A made-in-Canada climate plan can’t rely on outsourcing the solution

By Simon Dyer

Published in The Hill Times (June 5, 2019).

Any political party serious about governing in Canada and sincere about slowing climate change will put forward a climate plan designed to rapidly and significantly drive down greenhouse gas emissions here at home to improve the lives of Canadians and honour our international commitments.

What’s more, given the incredible economic opportunity that decarbonizing presents, that climate plan will be fair (by including carbon pricing that internalizes the costs of this pollutant), it will reduce emissions now (as opposed to years from now when new technologies are operationalized), and through investment in renewable energy and innovation it will position our industry as competitive in a low-carbon economy and our nation as a purveyor of the cleanest energy (yes, including cleaner oilsands exports) in the world.

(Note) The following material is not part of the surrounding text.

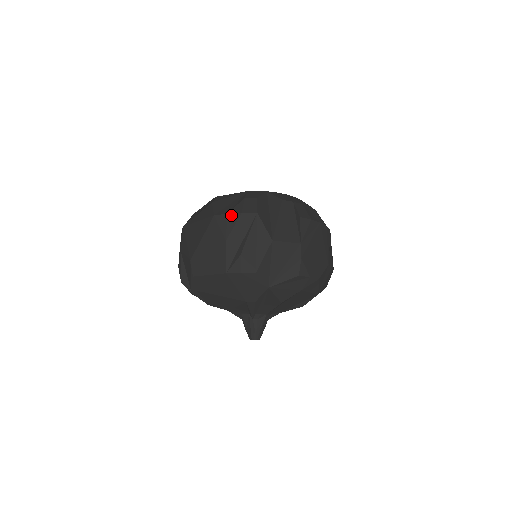
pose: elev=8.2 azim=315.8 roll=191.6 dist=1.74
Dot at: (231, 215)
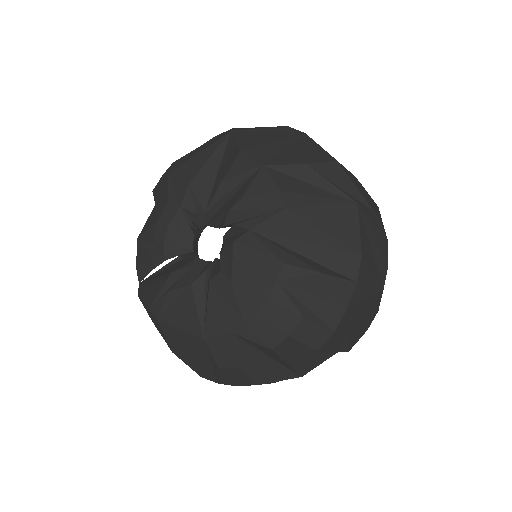
Dot at: occluded
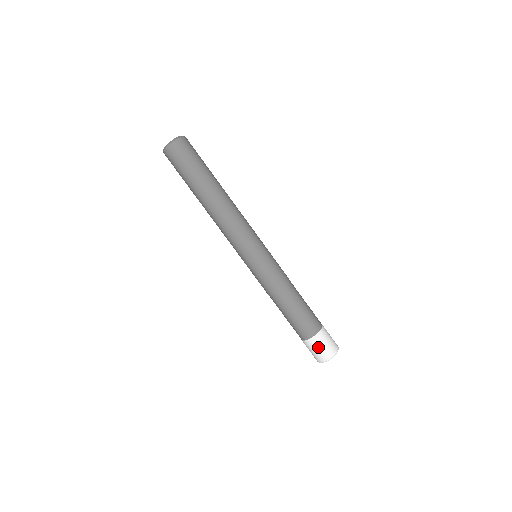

Canadians need this, considering climate change is already costing Canadians billions of dollars in disaster relief and insurance coverage for floods in New Brunswick, Quebec, Ontario, and Alberta, and for wildfire damage in British Columbia, Alberta, and the Northwest Territories. And then there are the still-to-be accounted costs to Canadians’ health due to increasing wildfire smoke, air pollution, and vector-borne diseases (such as ticks), loss of way of life for Indigenous people in the rapidly melting North, and climate-change-accelerated wildlife loss.